▶ Passage shown
·····

When you complete these sentences, you will have a fair description of the intended audience for this argument—the people whom the speaker is trying to convince. But intended audiences often fail to match up with real audiences, the people who actually read an argument. You can learn about the intended audience by looking at the text itself. You can learn about the real audience by looking outside the text. We suggest two sources:
- The comments posted by actual readers. Online sources often include comments in the footer, below the article. Print sources often solicit responses that appear in other print formats. Letters to the editor, for example, are short pieces written by readers in response to specific articles.
- Other opinion articles on similar subjects found in the same venue.
Using the information you find in the readers’ comments answer these questions: What do you think a specific reader believes or values? What are his expressed interests? Based on your research into other articles, what do you think the typical reader of this magazine, newspaper, or website believes or values? What are they interested in? Finally, do the beliefs, values, and interests identified as belonging to this article’s intended audience match those of its real audience?
The Situation
An effective argument must speak to history and to exigency. These two factors constitute what we call the situation. For instance, if you want to build an argument against providing federal disaster relief to victims of tornadoes in the Midwest, you will have to consider the past efforts to provide federal disaster relief to hurricane victims on the East Coast and the Gulf Coast. Your audience will likely know this history, so they will expect you to discuss it: Why provide federal support for hurricane relief but not for tornado relief? Another component of history is the exigency, the immediate event or argument that has prompted someone to speak or write. It may be a recent event (a tornado that destroyed a town in Oklahoma). It may be a recent argument (a governor’s public demand that the president declare this town a federal disaster area). That exigency might combine with history. People’s experience of a recent tornado might combine with their knowledge of past tornadoes and their memory of federal money previously spent rebuilding in tornado-prone areas. This combination of recent events and past experience might prompt the community to debate federal disaster relief for the area. The history and the exigency, like the audience and the speaker, can be researched.
The Text
So far, we have used the term “text” to reference the thing you will analyze and we have mostly referred to written texts like articles and blogs. “Text,” however, can refer to any object that makes an argument or sends a message, word-based or otherwise. Rhetorical analysis applies to anything intended to persuade: a printed editorial, a graphic image, a company logo, a video commercial, a movie, an item of clothing, an art installation, a protest sign. The first question to ask when analyzing any text is: Does the speaker make this argument implicitly or explicitly? We introduced the terms “implicit” and “explicit” in Chapter 2, but here’s a quick refresher. An explicit claim is stated openly. The speaker tells you to believe, feel, or do something. An implicit claim is suggested. The speaker tells you many things, and you arrive at the conclusion that the speaker wants you to accept. Many texts hold both explicit and implicit claims. A Facebook ad, for example, that says “Life is better with a Yeti” is explicitly arguing that Yeti tumblers improve quality of life. The ad, however, is implying a number of arguments. One of these arguments is that, because they are reusabe, Yeti tumblers support sustainable, eco-conscious lifestyles that are better for life on this planet. The ad is also implicitly arguing that, because of these qualities, they are worth spending $35.

·····

▶ Given entries

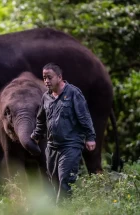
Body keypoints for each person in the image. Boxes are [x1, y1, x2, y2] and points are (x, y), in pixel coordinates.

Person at [30, 63, 96, 204]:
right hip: (52, 146)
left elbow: (84, 117)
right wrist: (36, 135)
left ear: (59, 77)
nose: (46, 81)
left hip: (71, 144)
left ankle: (63, 210)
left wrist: (90, 137)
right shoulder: (45, 97)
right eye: (44, 78)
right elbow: (41, 120)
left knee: (65, 178)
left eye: (49, 77)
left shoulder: (73, 93)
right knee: (54, 181)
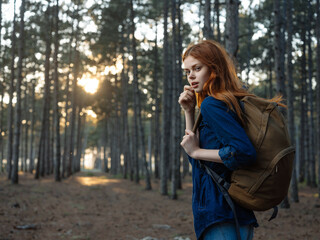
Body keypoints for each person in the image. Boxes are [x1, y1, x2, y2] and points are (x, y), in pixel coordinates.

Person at [178, 40, 260, 240]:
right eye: (188, 71)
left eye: (198, 68)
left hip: (221, 214)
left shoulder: (212, 104)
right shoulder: (226, 101)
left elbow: (243, 152)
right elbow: (199, 164)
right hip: (235, 214)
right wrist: (189, 112)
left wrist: (196, 151)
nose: (191, 76)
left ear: (214, 68)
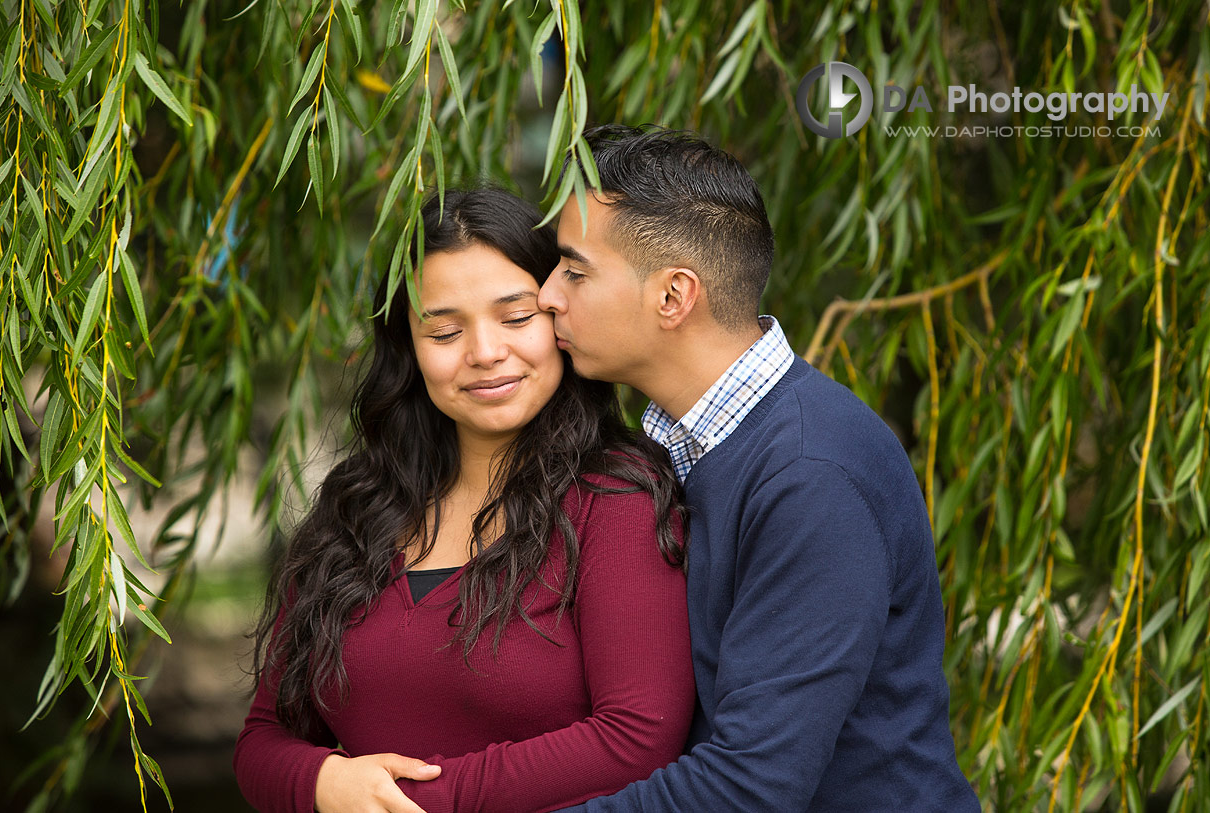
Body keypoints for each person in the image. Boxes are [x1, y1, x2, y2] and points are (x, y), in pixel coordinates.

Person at [535, 125, 981, 811]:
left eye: (575, 270)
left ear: (673, 297)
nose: (546, 295)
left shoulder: (812, 473)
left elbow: (750, 784)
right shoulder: (680, 449)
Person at [233, 187, 695, 813]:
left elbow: (639, 738)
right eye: (445, 330)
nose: (484, 353)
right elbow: (264, 741)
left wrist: (414, 802)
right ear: (410, 348)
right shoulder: (356, 509)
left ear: (560, 314)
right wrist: (324, 785)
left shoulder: (615, 500)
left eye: (515, 317)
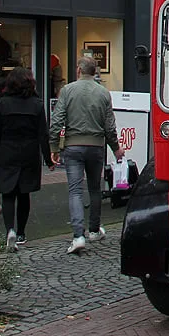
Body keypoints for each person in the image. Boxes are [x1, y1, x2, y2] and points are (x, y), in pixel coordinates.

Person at [50, 57, 124, 255]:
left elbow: (57, 120)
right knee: (94, 188)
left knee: (75, 190)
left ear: (78, 70)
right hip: (96, 146)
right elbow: (110, 125)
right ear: (94, 72)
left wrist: (54, 146)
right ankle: (94, 229)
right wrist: (115, 148)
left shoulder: (67, 90)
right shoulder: (103, 93)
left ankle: (77, 235)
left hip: (73, 145)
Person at [0, 67, 53, 252]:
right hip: (29, 152)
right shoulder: (36, 104)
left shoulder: (2, 104)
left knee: (8, 194)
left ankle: (10, 230)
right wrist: (48, 158)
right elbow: (43, 135)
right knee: (24, 194)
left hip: (6, 151)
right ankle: (22, 232)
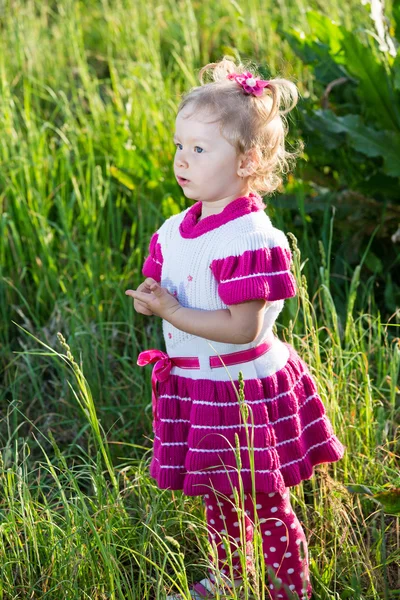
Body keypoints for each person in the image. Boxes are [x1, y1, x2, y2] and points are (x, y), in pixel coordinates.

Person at [125, 56, 346, 600]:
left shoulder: (250, 237)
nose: (182, 160)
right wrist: (154, 301)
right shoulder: (174, 230)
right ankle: (229, 577)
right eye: (180, 146)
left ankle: (287, 587)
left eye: (199, 150)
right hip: (201, 386)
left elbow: (242, 328)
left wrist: (174, 313)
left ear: (247, 161)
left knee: (264, 497)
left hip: (244, 388)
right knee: (218, 496)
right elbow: (169, 286)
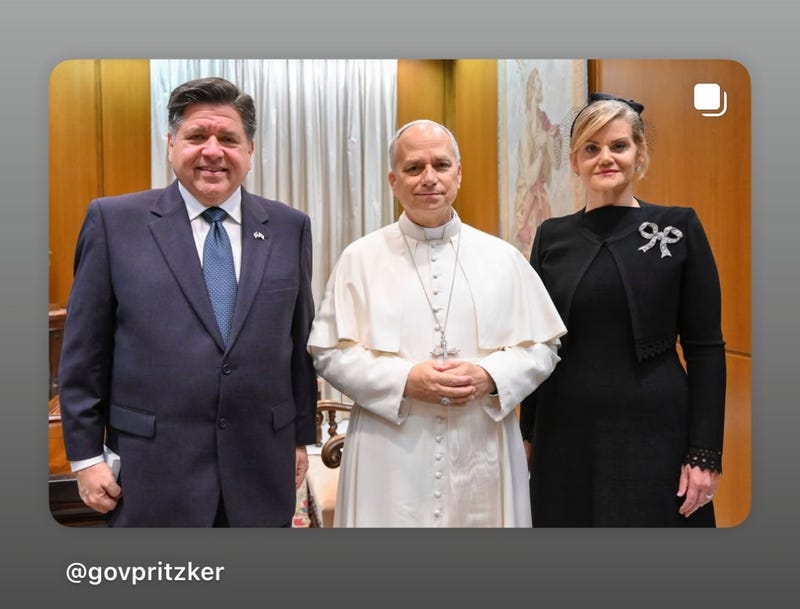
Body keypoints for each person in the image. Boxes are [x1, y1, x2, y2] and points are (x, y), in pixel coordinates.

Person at [58, 77, 318, 527]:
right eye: (197, 136)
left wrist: (300, 439)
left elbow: (297, 346)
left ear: (250, 151)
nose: (213, 151)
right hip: (150, 473)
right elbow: (84, 355)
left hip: (261, 471)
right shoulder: (114, 222)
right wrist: (84, 457)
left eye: (229, 139)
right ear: (172, 143)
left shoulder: (288, 226)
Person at [307, 119, 566, 527]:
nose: (429, 178)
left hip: (481, 443)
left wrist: (490, 374)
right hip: (388, 452)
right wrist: (406, 379)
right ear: (394, 180)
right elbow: (329, 352)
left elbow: (543, 347)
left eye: (441, 165)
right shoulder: (360, 259)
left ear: (458, 174)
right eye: (413, 168)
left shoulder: (502, 258)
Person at [520, 93, 726, 526]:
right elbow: (536, 348)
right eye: (591, 149)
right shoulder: (550, 237)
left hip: (657, 434)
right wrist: (527, 437)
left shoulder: (679, 227)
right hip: (566, 434)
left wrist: (705, 454)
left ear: (640, 154)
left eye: (618, 146)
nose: (605, 158)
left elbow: (705, 349)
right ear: (575, 162)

·····

▶ Instructions to follow
Pick up the passage on rhetorical analysis after its last sentence and continue it.

▶ Result of the task
This distinction between “implicit” and “explicit” points to the first key rhetorical element in any text: the claim. The claim is the principal idea that the audience should accept after encountering an argument. Claims come in many shapes and sizes. We suggest you think of claims in three ways. Some claims encourage the audience to believe. Some claims ask the audience to feel. And some claims petition the audience to act. When you are analyzing an implicit claim, you must state it in your own words since the speaker does not state it directly. You can use the following templates to guide you:
- The argument tells the audience to believe that ____.
- The argument encourages the audience to feel ____.
- The argument enjoins the audience to do ____. If you are analyzing an explicit argument, the claim will be stated somewhere in the text. You can simply quote it. Here are a few rules of thumb that will help you to separate implicit from explicit claims:
- Arguments made in political and legal forums (opinion pages in the newspaper, congressional hearings, TV talk shows, courtrooms, corporate boardroom meetings) tend to be explicit. Arguments made in forums that aim to inform or entertain (documentary films, TV advertisements, movies, images, popular songs) tend to be implicit.
- Arguments that call for action tend to be explicit.
- Arguments that encourage feeling tend to be implicit.
- Arguments made to audiences who are inclined to agree with the speaker tend to be explicit.
- Arguments made to audiences who are inclined to disagree with the speaker tend to be implicit.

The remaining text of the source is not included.